Court Opinion

ID: 5518615
Source: CourtListenerOpinion
Date Created: 2022-01-10 17:39:30.324914+00
Date Added: 2024-06-11T08:34:22.432512
License: Public Domain

Burke, J.
The defendant Marley, Mayor of the Village of East Hampton, Long Island, participated in meetings of the Board of Trustees which adopted resolutions leading to the condemnation of various parcels of real property, including one owned by the Mayor and others.
The plaintiffs ’ complaint, filed in an action brought under the provisions of section 51 of the General Municipal Law to have the resolutions declared void, has been dismissed.
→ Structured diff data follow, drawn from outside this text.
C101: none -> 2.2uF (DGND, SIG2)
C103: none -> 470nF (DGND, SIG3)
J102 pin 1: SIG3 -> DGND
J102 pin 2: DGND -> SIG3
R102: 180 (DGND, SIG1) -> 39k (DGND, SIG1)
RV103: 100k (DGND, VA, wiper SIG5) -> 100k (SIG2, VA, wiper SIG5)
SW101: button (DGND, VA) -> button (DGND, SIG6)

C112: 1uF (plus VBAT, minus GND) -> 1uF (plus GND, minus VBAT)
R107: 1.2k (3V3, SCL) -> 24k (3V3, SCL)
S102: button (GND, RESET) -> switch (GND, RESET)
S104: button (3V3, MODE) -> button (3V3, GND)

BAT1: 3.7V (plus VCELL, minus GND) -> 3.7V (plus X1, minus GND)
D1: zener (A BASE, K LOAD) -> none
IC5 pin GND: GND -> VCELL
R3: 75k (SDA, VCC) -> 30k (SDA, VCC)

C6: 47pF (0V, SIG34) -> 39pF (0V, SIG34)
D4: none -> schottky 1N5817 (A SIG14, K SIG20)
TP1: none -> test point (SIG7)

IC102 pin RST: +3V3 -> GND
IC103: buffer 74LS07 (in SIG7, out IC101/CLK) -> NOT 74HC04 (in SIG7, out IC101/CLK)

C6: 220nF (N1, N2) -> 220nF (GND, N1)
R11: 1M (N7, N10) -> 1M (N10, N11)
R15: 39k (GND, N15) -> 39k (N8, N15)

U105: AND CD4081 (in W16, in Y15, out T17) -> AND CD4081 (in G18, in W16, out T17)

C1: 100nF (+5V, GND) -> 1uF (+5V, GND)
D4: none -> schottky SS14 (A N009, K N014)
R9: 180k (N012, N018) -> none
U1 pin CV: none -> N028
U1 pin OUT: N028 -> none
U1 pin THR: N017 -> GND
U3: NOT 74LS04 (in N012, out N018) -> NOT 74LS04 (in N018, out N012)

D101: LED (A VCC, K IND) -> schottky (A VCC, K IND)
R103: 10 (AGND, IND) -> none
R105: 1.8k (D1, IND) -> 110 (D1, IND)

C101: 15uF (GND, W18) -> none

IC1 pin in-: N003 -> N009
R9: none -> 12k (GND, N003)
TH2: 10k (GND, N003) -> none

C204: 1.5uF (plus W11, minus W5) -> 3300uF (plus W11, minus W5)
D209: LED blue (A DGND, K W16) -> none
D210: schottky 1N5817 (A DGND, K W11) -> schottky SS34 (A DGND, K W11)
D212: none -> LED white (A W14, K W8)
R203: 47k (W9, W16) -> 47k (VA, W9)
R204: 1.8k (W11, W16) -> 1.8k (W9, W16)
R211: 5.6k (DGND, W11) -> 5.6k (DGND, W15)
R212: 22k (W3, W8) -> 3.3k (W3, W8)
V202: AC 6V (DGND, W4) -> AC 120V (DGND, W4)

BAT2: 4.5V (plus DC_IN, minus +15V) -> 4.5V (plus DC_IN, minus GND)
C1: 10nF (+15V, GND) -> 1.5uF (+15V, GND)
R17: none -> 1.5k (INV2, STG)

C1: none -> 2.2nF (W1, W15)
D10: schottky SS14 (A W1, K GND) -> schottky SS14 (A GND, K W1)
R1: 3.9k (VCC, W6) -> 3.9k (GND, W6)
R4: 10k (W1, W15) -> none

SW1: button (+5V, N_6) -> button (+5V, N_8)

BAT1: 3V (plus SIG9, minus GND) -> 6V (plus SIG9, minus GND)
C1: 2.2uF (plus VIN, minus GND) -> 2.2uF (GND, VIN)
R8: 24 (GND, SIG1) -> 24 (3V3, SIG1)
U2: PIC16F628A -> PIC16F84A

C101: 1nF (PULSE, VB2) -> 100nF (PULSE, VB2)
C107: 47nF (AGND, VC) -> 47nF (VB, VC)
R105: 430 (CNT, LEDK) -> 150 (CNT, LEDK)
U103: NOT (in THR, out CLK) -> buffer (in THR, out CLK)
The legality of the board’s actions depends on the applicability of section 332 of the Village Law. That section provides, inter alia, that a village official shall not act as such in any ‘ ‘ matter or proceeding involving the acquisition of real property then owned by him for a public improvement ’ ’. The Appellate Division held that the section was inapplicable to the actions of the board since they were merely preliminary to ‘ ‘ the technical commencement, as defined in the statute, of a proceeding to acquire real property for a parking lot ”.
We read the statute differently. The term “matter or proceeding ’ ’, in our opinion, embraces the acts which the Board of Trustees performed in connection with the condemnation proceedings. These actions included the authorization of preliminary studies, surveys and estimates, the determination of the manner in which the property would be taken, the fixing of compensation, the distribution of the cost, the approval of the acquisition map, and the specification of assessment areas. Each of these decisions of the board involved the Mayor in conflicts of interest which the Legislature intended to prevent. The participation of the Mayor was a violation of the statute, consequently the resolutions and acts of the board were illegal (cf. Matter of Clarke v. Town of Russia, 283 N. Y. 272). In such a case, “ [p]ublic policy forbids the sustaining of municipal action founded upon the vote of a member of the municipal governing body in any matter before it which directly or immediately affects him individually” (Pyatt v. Mayor & Council of Borough of Dunellen, 9 N. J. 548, 557). Therefore, the resolution and other actions of the board relating to the condemnation *368must be declared void, even though the vote of the Mayor was not necessary, a majority being sufficient (Beebe v. Board of Supervisors of Sullivan County, 64 Hun 377, affd. 142 N. Y. 631).
The judgment should be reversed, with costs in all courts, and defendant’s motion for summary judgment denied.